» Aim of the task: Under the "Lists" heading of the RabbitMQ admin page, which rabbitmqctl commands are given? Write down each one.

» Source extract:
::::::
You are browsing a read-only backup copy of Wikitech. The live site can be found at wikitech.wikimedia.org

Portal:Cloud VPS/Admin/Rabbitmq

From Wikitech-static
< Portal:Cloud VPS‎ | Admin
Revision as of 12:47, 13 May 2022 by imported>Nskaggs
(diff) ← Older revision | Latest revision (diff) | Newer revision → (diff)
Jump to navigation Jump to search

Many OpenStack services communicate with one another via rabbitmq. For example:

- Nova services relay messages to nova-conductor via rabbitmq, and nova-conductor marshals database reads and writes - When an instance is created via nova-api, nova-api passes a rabbitmq message to nova-scheduler, who then schedules a VM (again via a rabbit message) on a nova-compute node - nova-scheduler assesses capacity of compute nodes via rabbitmq messages - designate-sink subscribes to rabbitmq notifications in order to detect and respond to VM creation/deletion - etc.

When VM creation is failing, very often the issue is with rabbitmq. Typically rabbit can be restarted with minimal harm, which will prompt all clients to reconnect. Restart each rabbit service one at a time and wait several minutes for it to stabilize before restarting the next.

root@cloudcontrol1003:~# systemctl restart rabbitmq-server
root@cloudcontrol1004:~# systemctl restart rabbitmq-server
root@cloudcontrol1005:~# systemctl restart rabbitmq-server

Operations

  • Create rabbitmq user (for example, for a new openstack service), and granting access privileges.
root@cloudcontrolXXXX:~# rabbitmqctl add_user username password
root@cloudcontrolXXXX:~# rabbitmqctl set_permissions "username" ".*" ".*" ".*"

It should be enough to create the user in one of the rabbit nodes, it will be replicated to the others.

HA setup

For redundancy we use a cluster of two rabbitmq servers in a primary/secondary relationship. Some documentation about how this is set up can be found here. Most of the pieces of this are puppetized, but when standing up a new pair a couple of manual steps are needed.

On the secondary host (where the primary host is cloudcontrol1003):

 root@cloudcontrol1004:~# rabbitmqctl stop_app
 root@cloudcontrol1004:~# rabbitmqctl join_cluster rabbit@cloudcontrol1003
 root@cloudcontrol1004:~# rabbitmqctl start_app
 root@cloudcontrol1004:~# rabbitmqctl set_policy ha-all '^(?!amq\.).*' '{"ha-mode": "all"}'

Troubleshooting

Lists

 $ sudo rabbitmqctl list_exchanges
 $ sudo rabbitmqctl list_channels
 $ sudo rabbitmqctl list_connections
 $ sudo rabbitmqctl list_consumers
 $ sudo rabbitmqctl list_queues

Logs

 /var/log/rabbitmq/rabbit@<hostname>.log

Check local server health

 $ sudo rabbitmqctl status

Checking cluster health

If cluster_status hangs check for stuck processes.

 $ sudo rabbitmqctl cluster_status
 Cluster status of node rabbit@cloudcontrol1003 ...
::::::
» Dataset extract:

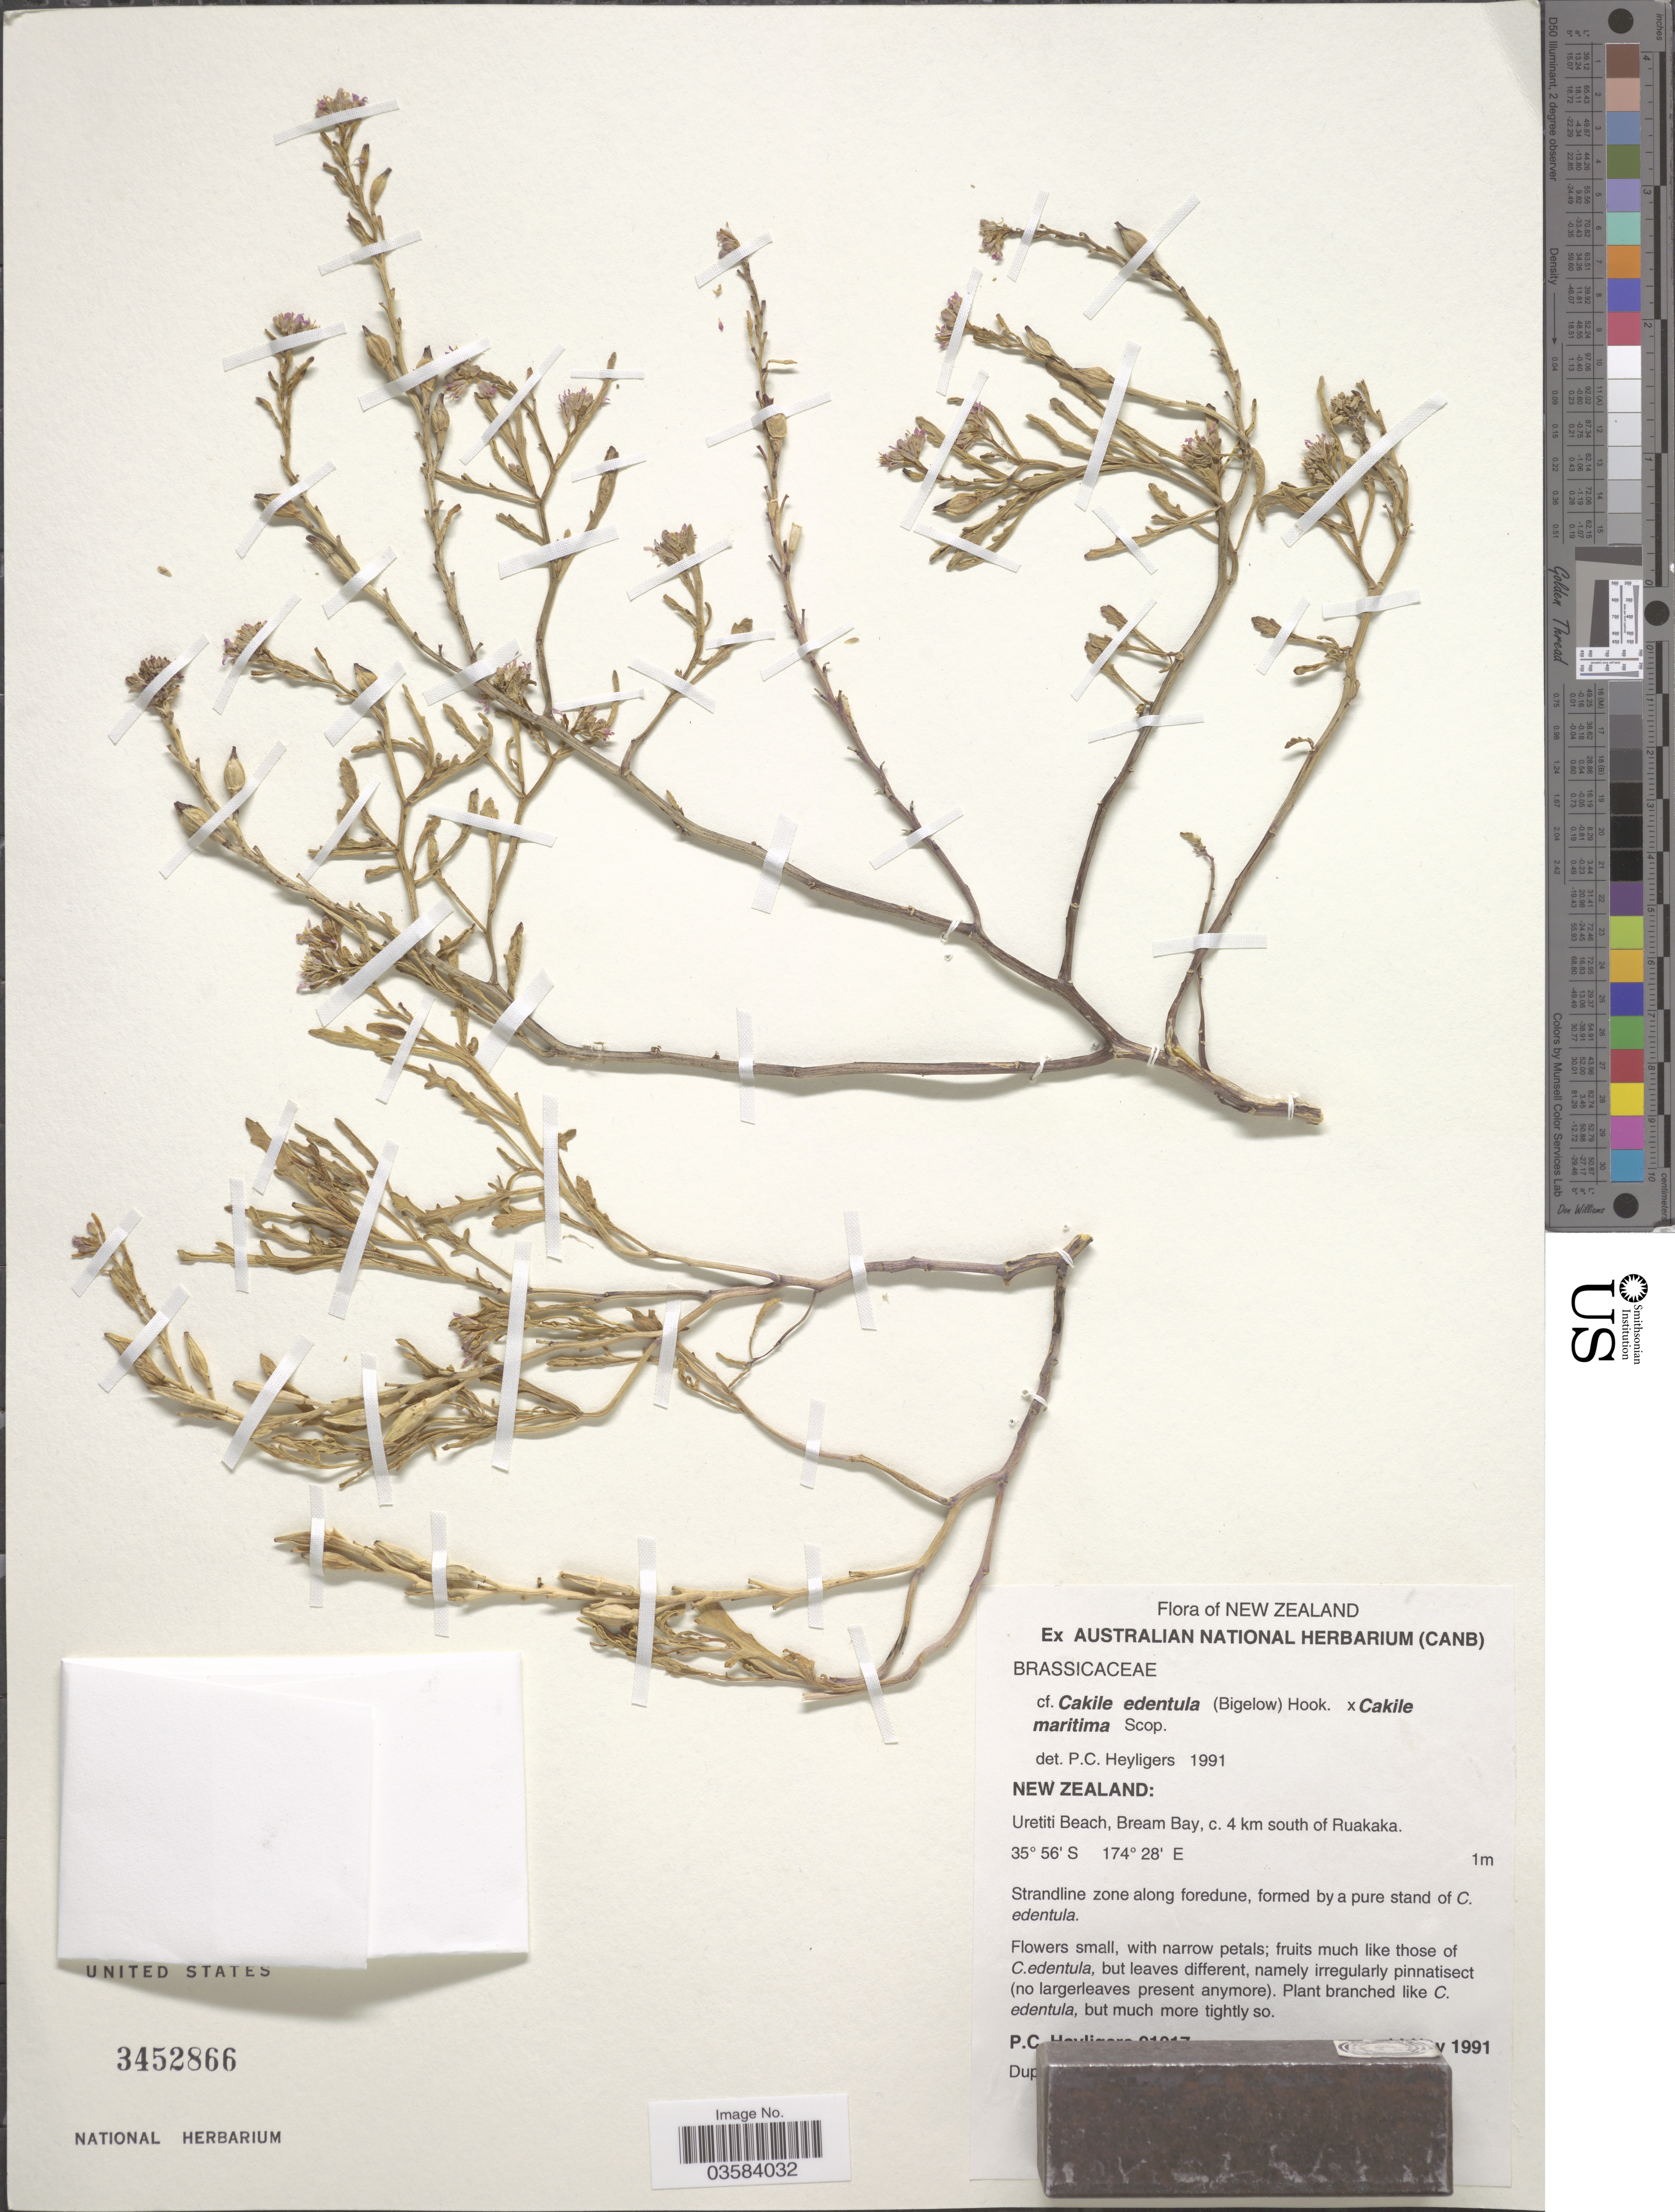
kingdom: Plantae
::::::
» Correct result:
- sudo rabbitmqctl list_exchanges
- sudo rabbitmqctl list_channels
- sudo rabbitmqctl list_connections
- sudo rabbitmqctl list_consumers
- sudo rabbitmqctl list_queues